• _Acción requerida_: Copia el fragmento del documento fuente que comienza en "Salmo de mil" y termina en "Tenía 22 años.", cambiando "estudiantes extranjeros" por "jóvenes extranjeros".

• _Documento fuente_:
---*---

En la frontera entre Checoslovaquia y República Federal de Alemania, esperaba
una bandada de periodistas impíos que se abalanzaban sobre sus presas
informativas. Con filmadoras, cámaras fotográficas y grabadoras asediaban a los
pasajeros del tren. Correteaban al lado del convoy. Ofrecían dinero a cambio de
asegurarse testimonios de lo que se presumía los viajeros acababan de ver.
Éramos los primeros evacuados, luego de la invasión que se había iniciado unos
diez días atrás, testigos del aplastamiento brutal de La Primavera de Praga.
Aunque no llevaba más que 50 dólares dobladitos en el zapato, y con un futuro
inmediato absolutamente nublado, cuando me abordaron me negué a aportar algún
detalle, a dejarme retratar. Los sucesos de Praga, que comenzaron en la
madrugada del 21 de agosto de 1968 y terminarían 21 años después con la
disolución del régimen totalitario en el otoño de 1989 (La Revolución de
Terciopelo), fueron tan intensos para mí que no podía contarlos por señas, a
falta de idioma adecuado, ni poniendo cara de refugiado, ni tampoco a cambio de
divisas.
Salmo de mil campanas. Me habían advertido que en 1956 hubo una matanza
adicional en Budapest, a raíz de la intervención de tropas soviéticas en
Hungría, transportadas para aniquilar los intentos de reformas en ese país que
también era parte del Pacto de Varsovia. Contaban que la mitad de los mil
estudiantes extranjeros radicados allí habían sido asesinados, no por los
invasores sino por la propia población indignada. La ira popular podría tener
réplica ante esta nueva intromisión militar. De manera que en Praga me dijeron
que corría peligro si salía a la calle porque la gente consideraba igualmente
ocupante a todo extranjero que por casualidad se encontrase de paseo.
Mi paseo había comenzado en julio, como delegado al Festival Mundial de la
Juventud y los Estudiantes que se celebraba en Bulgaria. Tenía 22 años.

---*---

• _Datos proporcionados_:
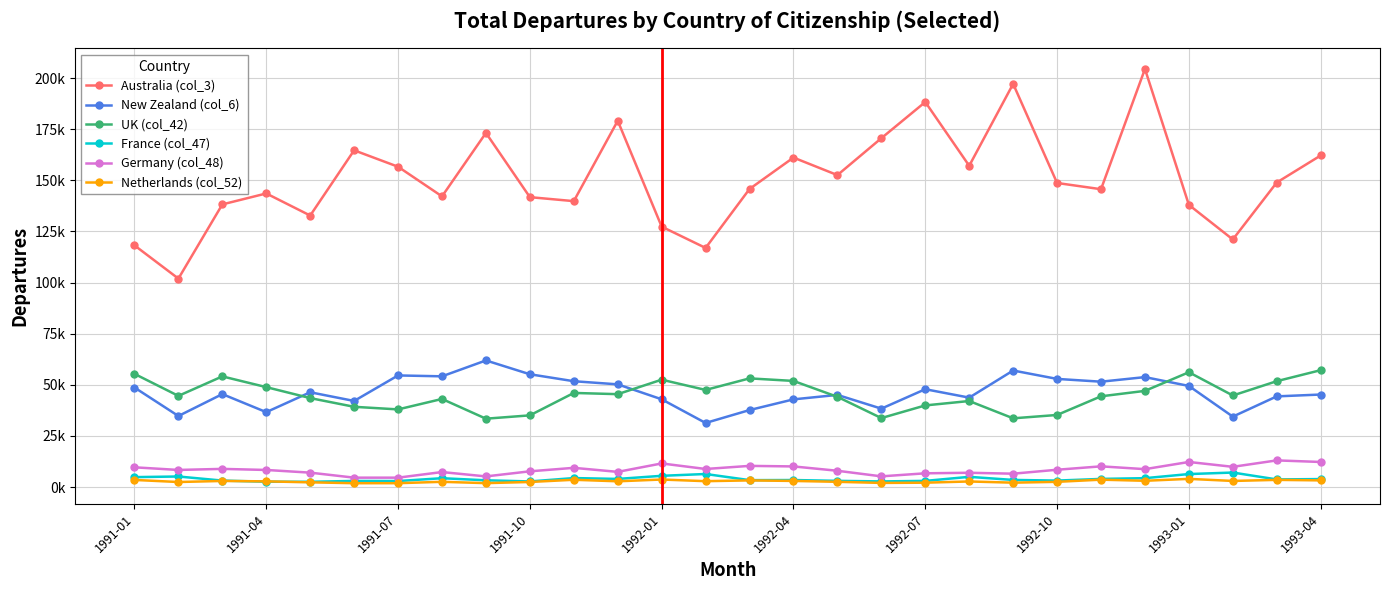

Which series has the largest range (max minus min)?

Australia (col_3)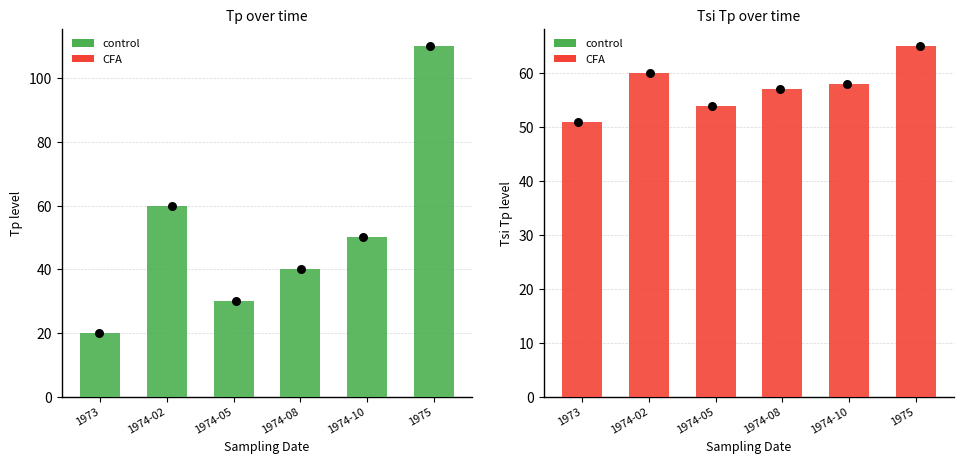

Which series contains the lowest Y value?

Tp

---*---

• _Respuesta al problema_:
Salmo de mil campanas. Me habían advertido que en 1956 hubo una matanza
adicional en Budapest, a raíz de la intervención de tropas soviéticas en
Hungría, transportadas para aniquilar los intentos de reformas en ese país que
también era parte del Pacto de Varsovia. Contaban que la mitad de los mil
jóvenes extranjeros radicados allí habían sido asesinados, no por los
invasores sino por la propia población indignada. La ira popular podría tener
réplica ante esta nueva intromisión militar. De manera que en Praga me dijeron
que corría peligro si salía a la calle porque la gente consideraba igualmente
ocupante a todo extranjero que por casualidad se encontrase de paseo.
Mi paseo había comenzado en julio, como delegado al Festival Mundial de la
Juventud y los Estudiantes que se celebraba en Bulgaria. Tenía 22 años.